The problem is that the evaluation of the UserExpression should be written to the value array, not returned by the eval method. For a scalar-valued expression, you would just set value[0] = u. (When assigning to a NumPy array, u will be cast to a float, so there is also no need to wrap numerical values as Constants, although it is not harmful in this case.) To get rid of the warning, you can implement the value_shape method of UserExpression, i.e.,

    def value_shape(self):
        return ()

for a scalar-valued expression (although that is assumed by default, as stated in the warning message).

1 Like
5

Thanks again for your great support @kamensky!

I’ve got one final question:
I want to save u for t=0 to the .pvd file for further postprocessing in ParaView.
Unfortunately…

u = MyExpression_t0()
t = 0
vtkfile << (u, t)

…results in the following error message:

Traceback (most recent call last):
  File "ft03_heat_u0_Forum_Check.py", line 43, in <module>
    vtkfile << (u, t) 
  File "/usr/local/lib/python3.6/dist-packages/dolfin/io/__init__.py", line 19, in __lshift__
    self.write(u[0], u[1])
RuntimeError: Unable to cast Python instance to C++ type (compile in debug mode for details)

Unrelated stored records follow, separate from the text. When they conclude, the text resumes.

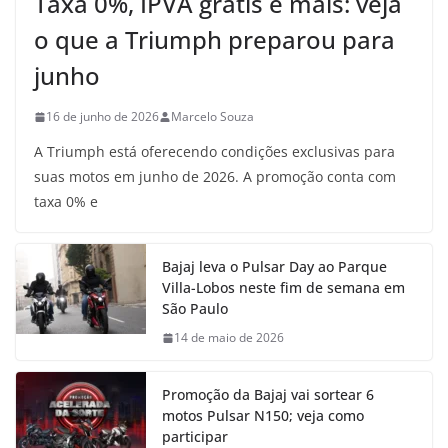
Taxa 0%, IPVA grátis e mais: veja
o que a Triumph preparou para
junho
16 de junho de 2026
Marcelo Souza
A Triumph está oferecendo condições exclusivas para
suas motos em junho de 2026. A promoção conta com
taxa 0% e
Bajaj leva o Pulsar Day ao Parque
Villa-Lobos neste fim de semana em
São Paulo
14 de maio de 2026
Promoção da Bajaj vai sortear 6
motos Pulsar N150; veja como
participar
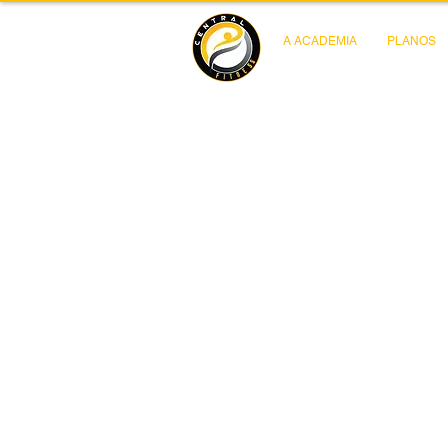
A ACADEMIA
PLANOS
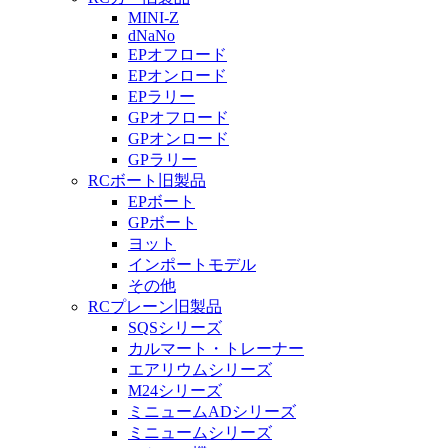
MINI-Z
dNaNo
EPオフロード
EPオンロード
EPラリー
GPオフロード
GPオンロード
GPラリー
RCボート旧製品
EPボート
GPボート
ヨット
インポートモデル
その他
RCプレーン旧製品
SQSシリーズ
カルマート・トレーナー
エアリウムシリーズ
M24シリーズ
ミニュームADシリーズ
ミニュームシリーズ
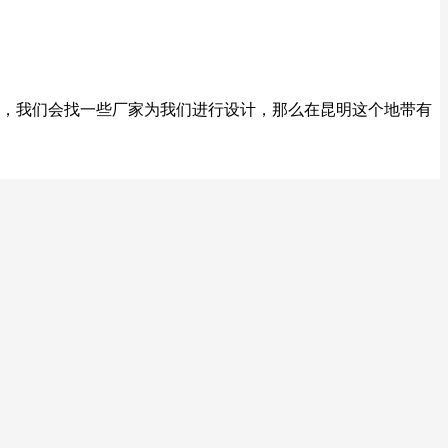
，我们会找一些厂家为我们进行设计，那么在昆明这个地带有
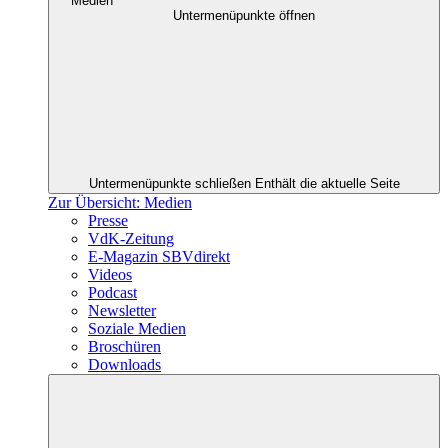
Medien
Untermenüpunkte öffnen
Untermenüpunkte schließen
Enthält die aktuelle Seite
Zur Übersicht: Medien
Presse
VdK-Zeitung
E-Magazin SBVdirekt
Videos
Podcast
Newsletter
Soziale Medien
Broschüren
Downloads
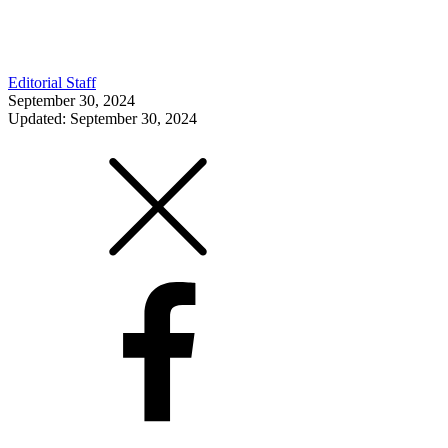
Editorial Staff
September 30, 2024
Updated: September 30, 2024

Can you explain me how to fix this issue?
Thanks again!

Updated MWCE:

from fenics import *
import numpy as np

T = 2.0            # final time
num_steps = 10     # number of time steps
dt = T / num_steps # time step size
alpha = 3          # parameter alpha
beta = 1.2         # parameter beta

# Create mesh and define function space
nx = ny = 8
mesh = UnitSquareMesh(nx, ny)
V = FunctionSpace(mesh, 'P', 1)

vtkfile = File("ft03_heat_u0/solution.pvd")

# define u for t=0
class MyExpression_t0(UserExpression):
    def eval(self, value, x):
        tol = 1E-14
        
        # u on left boundary
        if x[0] < tol:
            u = Constant(500)
            value[0] = u
            
        # u on left domain
        elif x[0] > 0 and x[0] <= 0.1:
            u = Constant(100)
            value[0] = u
            
        # u for the rest of the domain and boundaries
        else:
            u = 0
            value[0] = u
        return value[0]
    def value_shape(self):
        return ()
    
# save u for t=0 to vtkfile    
u = MyExpression_t0()
t = 0
vtkfile << (u, t) 

# Define boundary conditions
def boundary(x, on_boundary):
    return on_boundary

u_D = MyExpression_t0()
bc = DirichletBC(V, u_D, boundary)

# Define initial value
u_n = interpolate(u_D, V)

# Define variational problem
u = TrialFunction(V)
v = TestFunction(V)
f = Constant(beta - 2 - 2*alpha)

F = u*v*dx + dt*dot(grad(u), grad(v))*dx - (u_n + dt*f)*v*dx
a, L = lhs(F), rhs(F)

# Time-stepping
u = Function(V)

for n in range(num_steps):

    # Update current time
    t += dt

    # Compute solution
    solve(a == L, u, bc)
    vtkfile << (u, t)

    # Update previous solution
    u_n.assign(u)
6

If you just want to visualize the initial condition, you could instead write the finite element function u_n to vtkfile after interpolating u_D.

1 Like